3.5 Intermezzo

You can find early examples of template metaprograms in Veldhuizen (1995). Czarnecki and Eisenecker (2000) discuss this problem in depth and provide a full collection of compile-time simulations for C++ statements.

The conception and implementation of Length resembles a classic recursion example given in computer science classes: the algorithm that computes the length of a singly linked list structure. (There are two major differences, though: The algorithm for Length is performed at compile time, and it operates on types, not on values.)

This naturally leads to the following question: Couldn't we develop a version of Length that's iterative, instead of recursive? After all, iteration is more natural to C++ than recursion. Getting an answer to this question will guide us in implementing the other Typelist facilities.

The answer is no, and for interesting reasons.

Our tools for compile-time programming in C++ are templates, compile-time integer calculations, and type definitions (typedefs). Let's see in what ways each of these tools serves us.

Templates—more specifically, template specialization—provide the equivalent of if statements at compile time. As seen earlier in the implementation of Length, template specialization enables differentiation between typelists and other types.

Integer calculations allow you to make true value computations, to jump from types to values. However, there is a peculiarity: All compile-time values are immutable. After you've defined an integral constant, say an enumerated value, you cannot change it (that is, assign another value to it).

Type definitions (typedefs) can be seen as introducing named type constants. Again, after definition, they are frozen—you cannot later redefine a typedef'd symbol to hold another type.

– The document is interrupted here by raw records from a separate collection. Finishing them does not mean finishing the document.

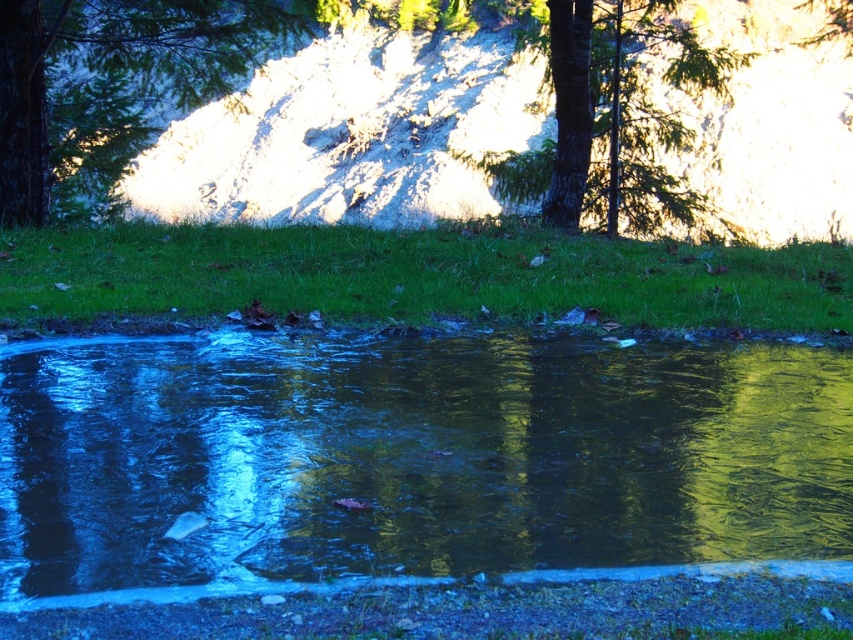
Question: Among these objects, which one is farthest from the camera?

Choices:
 (A) green textured tree at center
 (B) clear liquid water at center
 (C) green textured tree at upper left

Answer: (A)

Question: Can you confirm if clear liquid water at center is wider than green textured tree at upper left?

Choices:
 (A) yes
 (B) no

Answer: (B)

Question: Which point is farther to the camera?

Choices:
 (A) (3, 573)
 (B) (563, 134)

Answer: (B)

Question: Does clear liquid water at center have a larger size compared to green textured tree at center?

Choices:
 (A) yes
 (B) no

Answer: (B)

Question: Does green textured tree at upper left appear under green textured tree at center?

Choices:
 (A) yes
 (B) no

Answer: (A)

Question: Which point appears closest to the camera in this image?

Choices:
 (A) (247, 16)
 (B) (589, 54)
 (C) (125, 541)

Answer: (C)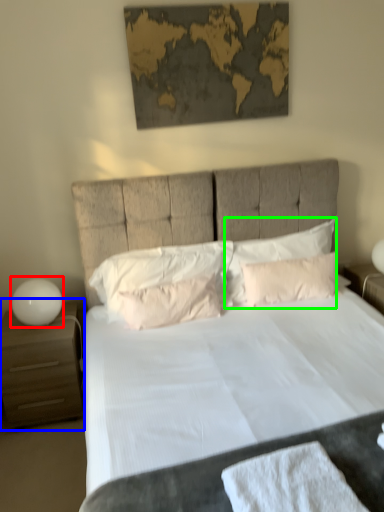
Question: Based on their relative distances, which object is nearer to table lamp (highlighted by a red box)? Choose from nightstand (highlighted by a blue box) and pillow (highlighted by a green box).

Choices:
 (A) nightstand
 (B) pillow

Answer: (A)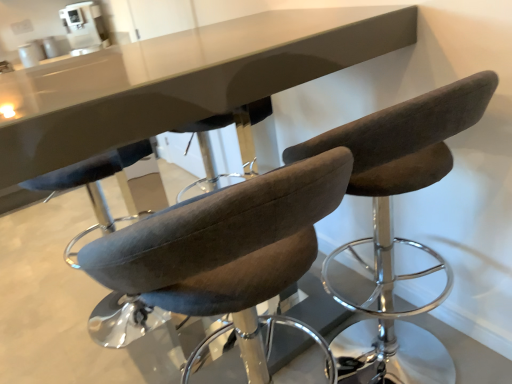
Question: Considering the positions of dark brown fabric chair at center, acting as the second chair starting from the left, and white plastic coffee machine at upper center in the image, is dark brown fabric chair at center, acting as the second chair starting from the left, bigger or smaller than white plastic coffee machine at upper center?

Choices:
 (A) big
 (B) small

Answer: (A)

Question: From a real-world perspective, is dark brown fabric chair at center, positioned as the first chair in right-to-left order, above or below white plastic coffee machine at upper center?

Choices:
 (A) below
 (B) above

Answer: (A)

Question: Which of these objects is positioned farthest from the dark brown fabric chair at center, acting as the second chair starting from the left?

Choices:
 (A) white plastic coffee machine at upper center
 (B) velvet brown stool at center, the 2th chair from the right

Answer: (A)

Question: Which of these objects is positioned farthest from the white plastic coffee machine at upper center?

Choices:
 (A) dark brown fabric chair at center, positioned as the first chair in right-to-left order
 (B) velvet brown stool at center, the 1th chair viewed from the left

Answer: (B)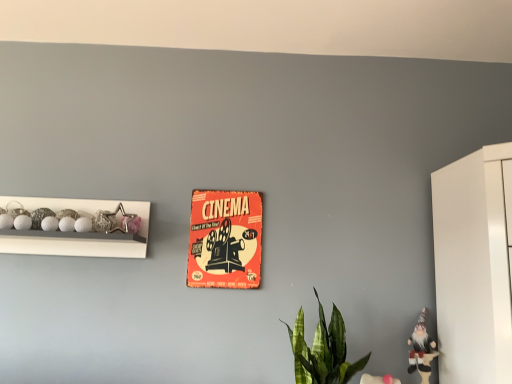
Question: From a real-world perspective, is orange paper poster at center located beneath green leafy plant at lower center?

Choices:
 (A) no
 (B) yes

Answer: (A)

Question: Is orange paper poster at center outside green leafy plant at lower center?

Choices:
 (A) no
 (B) yes

Answer: (B)

Question: Is orange paper poster at center surrounding green leafy plant at lower center?

Choices:
 (A) yes
 (B) no

Answer: (B)

Question: Is orange paper poster at center shorter than green leafy plant at lower center?

Choices:
 (A) yes
 (B) no

Answer: (B)

Question: From the image's perspective, would you say orange paper poster at center is positioned over green leafy plant at lower center?

Choices:
 (A) no
 (B) yes

Answer: (B)

Question: Is metallic star at left, which is the second toy in bottom-to-top order, in front of or behind white fabric gnome at lower right, arranged as the 2th toy when viewed from the top, in the image?

Choices:
 (A) behind
 (B) front

Answer: (A)

Question: From a real-world perspective, is metallic star at left, which is the second toy in bottom-to-top order, positioned above or below white fabric gnome at lower right, which appears as the first toy when viewed from the right?

Choices:
 (A) above
 (B) below

Answer: (A)

Question: Is point (119, 208) closer or farther from the camera than point (421, 345)?

Choices:
 (A) farther
 (B) closer

Answer: (A)

Question: From the image's perspective, relative to white fabric gnome at lower right, which appears as the 1th toy when ordered from the bottom, is metallic star at left, which appears as the first toy when viewed from the left, above or below?

Choices:
 (A) below
 (B) above

Answer: (B)

Question: Relative to white fabric gnome at lower right, arranged as the 2th toy when viewed from the top, is orange paper poster at center in front or behind?

Choices:
 (A) front
 (B) behind

Answer: (B)

Question: From a real-world perspective, is orange paper poster at center positioned above or below white fabric gnome at lower right, which appears as the 1th toy when ordered from the bottom?

Choices:
 (A) below
 (B) above

Answer: (B)

Question: From the image's perspective, is orange paper poster at center located above or below white fabric gnome at lower right, which appears as the first toy when viewed from the right?

Choices:
 (A) above
 (B) below

Answer: (A)

Question: From their relative heights in the image, would you say orange paper poster at center is taller or shorter than white fabric gnome at lower right, which appears as the 1th toy when ordered from the bottom?

Choices:
 (A) short
 (B) tall

Answer: (B)

Question: Considering the positions of point click(113, 251) and point click(420, 317), is point click(113, 251) closer or farther from the camera than point click(420, 317)?

Choices:
 (A) closer
 (B) farther

Answer: (A)

Question: Relative to white fabric gnome at lower right, the second toy from the left, is white glossy beads at left in front or behind?

Choices:
 (A) behind
 (B) front

Answer: (A)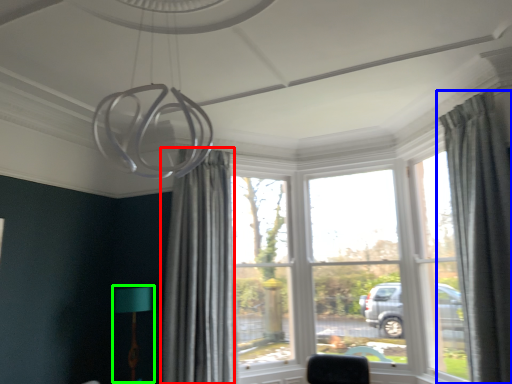
Question: Estimate the real-world distances between objects in this image. Which object is closer to curtain (highlighted by a red box), curtain (highlighted by a blue box) or table lamp (highlighted by a green box)?

Choices:
 (A) curtain
 (B) table lamp

Answer: (B)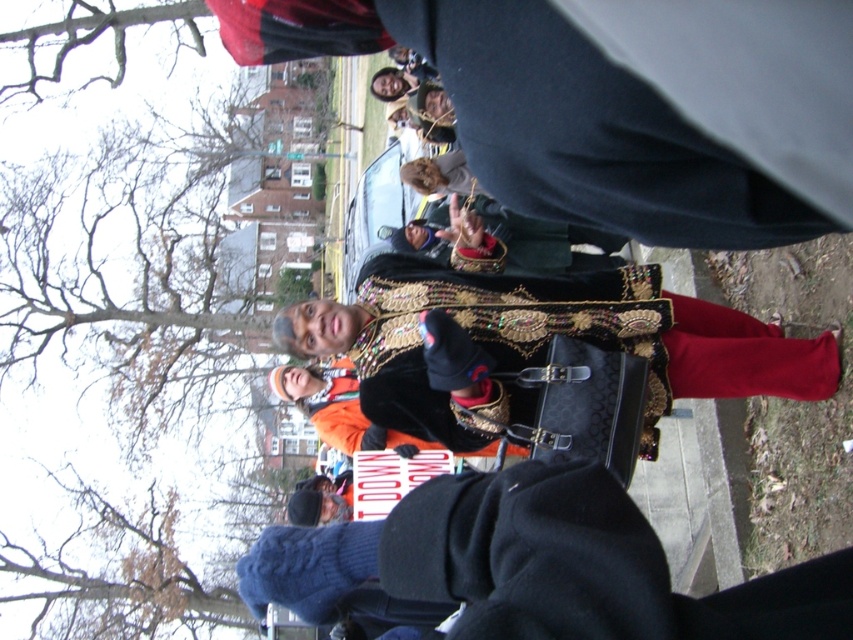
You are a fashion designer observing the image. You need to decide which item would be more suitable for a winter collection. Based on the thickness of the knitted wool sweater at lower center and the velvet black cape at center, which one would you choose?

The velvet black cape at center is thicker than the knitted wool sweater at lower center, so it would be more suitable for a winter collection.

You are standing at the position of the camera in the scene. You want to pick up the knitted wool sweater at lower center. Can you reach it without moving your feet?

The knitted wool sweater at lower center is 18.82 meters away from the camera, so you cannot reach it without moving your feet.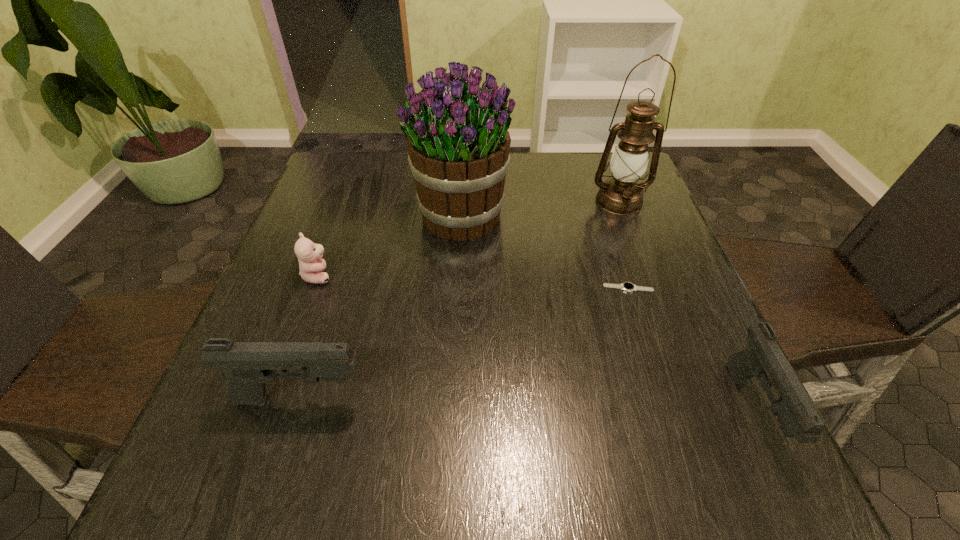
Identify the location of free space that satisfies the following two spatial constraints: 1. on the front side of the oil lamp; 2. at the barrel of the fourth shortest object. (694, 399).

Where is `free region that satisfies the following two spatial constraints: 1. at the face of the watch; 2. on the right side of the teddy bear`? The image size is (960, 540). free region that satisfies the following two spatial constraints: 1. at the face of the watch; 2. on the right side of the teddy bear is located at coordinates (313, 288).

I want to click on free region that satisfies the following two spatial constraints: 1. at the face of the teddy bear; 2. on the back side of the watch, so click(313, 288).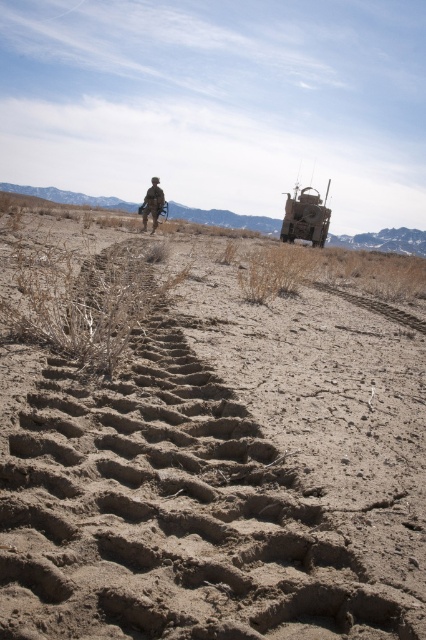
Question: Which of the following is the farthest from the observer?

Choices:
 (A) dull brown dirt at center
 (B) camouflage fabric military vehicle at upper center
 (C) camouflage uniform at center

Answer: (B)

Question: Which point is closer to the camera?

Choices:
 (A) camouflage fabric military vehicle at upper center
 (B) dull brown dirt at center

Answer: (B)

Question: Is camouflage fabric military vehicle at upper center to the right of camouflage uniform at center from the viewer's perspective?

Choices:
 (A) no
 (B) yes

Answer: (B)

Question: Which point appears farthest from the camera in this image?

Choices:
 (A) (307, 230)
 (B) (195, 592)
 (C) (150, 212)

Answer: (A)

Question: Can you confirm if dull brown dirt at center is positioned to the right of camouflage fabric military vehicle at upper center?

Choices:
 (A) yes
 (B) no

Answer: (B)

Question: Is dull brown dirt at center further to camera compared to camouflage fabric military vehicle at upper center?

Choices:
 (A) yes
 (B) no

Answer: (B)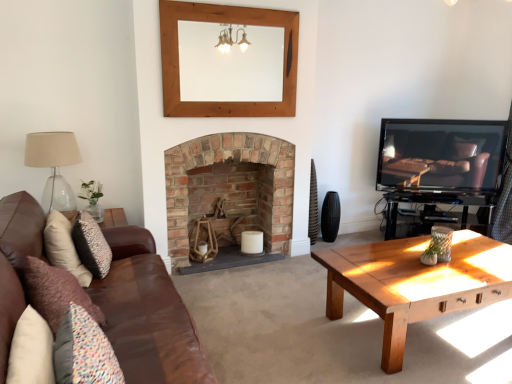
Question: Does velvet purple pillow at left, acting as the third pillow starting from the back, have a greater height compared to black matte speaker at center?

Choices:
 (A) yes
 (B) no

Answer: (A)

Question: Considering the relative positions of velvet purple pillow at left, acting as the third pillow starting from the back, and black matte speaker at center in the image provided, is velvet purple pillow at left, acting as the third pillow starting from the back, to the right of black matte speaker at center from the viewer's perspective?

Choices:
 (A) no
 (B) yes

Answer: (A)

Question: Considering the relative sizes of velvet purple pillow at left, which is the 1th pillow from front to back, and black matte speaker at center in the image provided, is velvet purple pillow at left, which is the 1th pillow from front to back, thinner than black matte speaker at center?

Choices:
 (A) yes
 (B) no

Answer: (A)

Question: Is the position of velvet purple pillow at left, which is the 1th pillow from front to back, less distant than that of black matte speaker at center?

Choices:
 (A) yes
 (B) no

Answer: (A)

Question: From the image's perspective, is velvet purple pillow at left, which ranks as the 2th pillow in left-to-right order, beneath black matte speaker at center?

Choices:
 (A) yes
 (B) no

Answer: (A)

Question: Is point (132, 284) closer or farther from the camera than point (496, 185)?

Choices:
 (A) closer
 (B) farther

Answer: (A)

Question: From a real-world perspective, is brown leather couch at center physically located above or below matte black tv at right?

Choices:
 (A) above
 (B) below

Answer: (B)

Question: Is brown leather couch at center bigger or smaller than matte black tv at right?

Choices:
 (A) small
 (B) big

Answer: (B)

Question: In terms of height, does brown leather couch at center look taller or shorter compared to matte black tv at right?

Choices:
 (A) tall
 (B) short

Answer: (A)

Question: Is matte black tv at right spatially inside multicolored fabric pillow at lower left, which is the third pillow from left to right, or outside of it?

Choices:
 (A) outside
 (B) inside

Answer: (A)

Question: Is point (431, 178) closer or farther from the camera than point (66, 382)?

Choices:
 (A) farther
 (B) closer

Answer: (A)

Question: Considering their positions, is matte black tv at right located in front of or behind multicolored fabric pillow at lower left, positioned as the 1th pillow in right-to-left order?

Choices:
 (A) front
 (B) behind

Answer: (B)

Question: In terms of height, does matte black tv at right look taller or shorter compared to multicolored fabric pillow at lower left, which is the 2th pillow from front to back?

Choices:
 (A) short
 (B) tall

Answer: (B)

Question: From the image's perspective, relative to matte black tv at right, is black matte speaker at center above or below?

Choices:
 (A) above
 (B) below

Answer: (B)

Question: From a real-world perspective, relative to matte black tv at right, is black matte speaker at center vertically above or below?

Choices:
 (A) above
 (B) below

Answer: (B)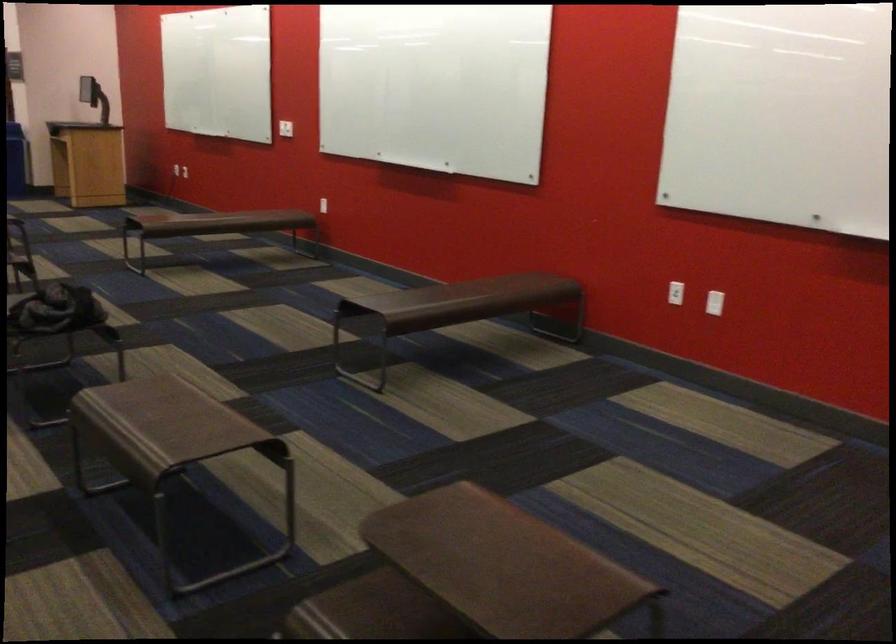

These two peculiarities of compile-time calculation make it fundamentally incompatible with iteration. Iteration is about holding an iterator and changing it until some condition is met. Because we don't have mutable entities in the compile-time world, we cannot do any iteration at all. Therefore, although C++ is mostly an imperative language, any compile-time computation must rely on techniques that definitely are reminiscent of pure functional languages—languages that cannot mutate values. Be prepared to recurse heavily.